Can you post the full traceback?

Does NeuralNetRegressor implement partial_fit?

TomAugspurger avatar Apr 16 '22 13:04 TomAugspurger

Traceback (most recent call last):
  File "/coolstuff.py", line 66, in <module>
    inc.fit(X, y)
  File "/home/anaconda3/envs/Torch/lib/python3.9/site-packages/dask_ml/wrappers.py", line 493, in fit
    self._fit_for_estimator(estimator, X, y, **fit_kwargs)
  File "/home/anaconda3/envs/Torch/lib/python3.9/site-packages/dask_ml/wrappers.py", line 477, in _fit_for_estimator
    result = fit(
  File "/home/anaconda3/envs/Torch/lib/python3.9/site-packages/dask_ml/_partial.py", line 136, in fit
    value = Delayed((name, nblocks - 1), new_dsk)
  File "/home/anaconda3/envs/Torch/lib/python3.9/site-packages/dask/delayed.py", line 497, in __init__
    raise ValueError(
ValueError: Layer ('fit-3a23b2bee452186733b389b1c5a56db7', 99) not in the HighLevelGraph's layers: ['stack-a184c924722ff5ca46fb6c0ef85f0d12', 'normal-862d9ba0e2bc042085f36c63710cfe0b', 140630240623552, 'getitem-0d109ff96323bf4206bd2b008436a85a', 'reshape-84d7afd23da422ab179600d3f13f97b8']

cwoolfo1 avatar Apr 16 '22 19:04 cwoolfo1

The neural net regressors from skorch does implement partial fit

cwoolfo1 avatar Apr 16 '22 19:04 cwoolfo1

Dask-ML v1.7.0 is from Sep. 2020. Try upgrading, I think it's been fixed since then (it certainly raises an error on the main branch): https://github.com/dask/dask-ml/blob/67d28b15dfff7869e9a04def203aa129a3540b27/dask_ml/_partial.py#L96-L98

stsievert avatar Apr 16 '22 23:04 stsievert

That fixed one issue that I was having.

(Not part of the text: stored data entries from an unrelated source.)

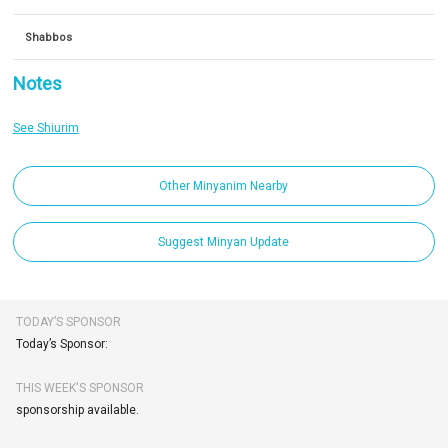
Shabbos
Notes
See Shiurim
Other Minyanim Nearby
Suggest Minyan Update
TODAY’S SPONSOR
Today’s Sponsor:
THIS WEEK'S SPONSOR
sponsorship available.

However, there is still 1 error with the incremental wrapper:

Traceback (most recent call last):
  File "/home/christopherwoolford/Documents/Research/Deep learning research with Dr. Aledhari/Gene Regulatory Elements Prediction/GRU/GRUStuff/GRU/GRUwithDask.py", line 89, in <module>
    train = inc.fit(X, y)
  File "/home/christopherwoolford/anaconda3/envs/Torch/lib/python3.9/site-packages/dask_ml/wrappers.py", line 579, in fit
    self._fit_for_estimator(estimator, X, y, **fit_kwargs)
  File "/home/christopherwoolford/anaconda3/envs/Torch/lib/python3.9/site-packages/dask_ml/wrappers.py", line 563, in _fit_for_estimator
    result = fit(
  File "/home/christopherwoolford/anaconda3/envs/Torch/lib/python3.9/site-packages/dask_ml/_partial.py", line 137, in fit
    return value.compute()
  File "/home/christopherwoolford/anaconda3/envs/Torch/lib/python3.9/site-packages/dask/base.py", line 290, in compute
    (result,) = compute(self, traverse=False, **kwargs)
  File "/home/christopherwoolford/anaconda3/envs/Torch/lib/python3.9/site-packages/dask/base.py", line 573, in compute
    results = schedule(dsk, keys, **kwargs)
  File "/home/christopherwoolford/anaconda3/envs/Torch/lib/python3.9/site-packages/dask/threaded.py", line 81, in get
    results = get_async(
  File "/home/christopherwoolford/anaconda3/envs/Torch/lib/python3.9/site-packages/dask/local.py", line 506, in get_async
    raise_exception(exc, tb)
  File "/home/christopherwoolford/anaconda3/envs/Torch/lib/python3.9/site-packages/dask/local.py", line 314, in reraise
    raise exc
  File "/home/christopherwoolford/anaconda3/envs/Torch/lib/python3.9/site-packages/dask/local.py", line 219, in execute_task
    result = _execute_task(task, data)
  File "/home/christopherwoolford/anaconda3/envs/Torch/lib/python3.9/site-packages/dask/core.py", line 119, in _execute_task
    return func(*(_execute_task(a, cache) for a in args))
  File "/home/christopherwoolford/anaconda3/envs/Torch/lib/python3.9/site-packages/dask_ml/_partial.py", line 20, in _partial_fit
    model.partial_fit(x, y, **kwargs)
  File "/home/christopherwoolford/anaconda3/envs/Torch/lib/python3.9/site-packages/skorch/net.py", line 1174, in partial_fit
    self.fit_loop(X, y, **fit_params)
  File "/home/christopherwoolford/anaconda3/envs/Torch/lib/python3.9/site-packages/skorch/net.py", line 1074, in fit_loop
    self.check_data(X, y)
  File "/home/christopherwoolford/anaconda3/envs/Torch/lib/python3.9/site-packages/skorch/regressor.py", line 69, in check_data
    if get_dim(y) == 1:
  File "/home/christopherwoolford/anaconda3/envs/Torch/lib/python3.9/site-packages/skorch/utils.py", line 193, in get_dim
    return y.dim()
AttributeError: 'tuple' object has no attribute 'dim'

There appears to be an error in the wrapper where the inserted data is not being converted into torch tensor. I modified the code and just used skorch and that was running just fine. However the incremental wrapper is not converting the input data into the necessary form for skorch

cwoolfo1 avatar Apr 19 '22 21:04 cwoolfo1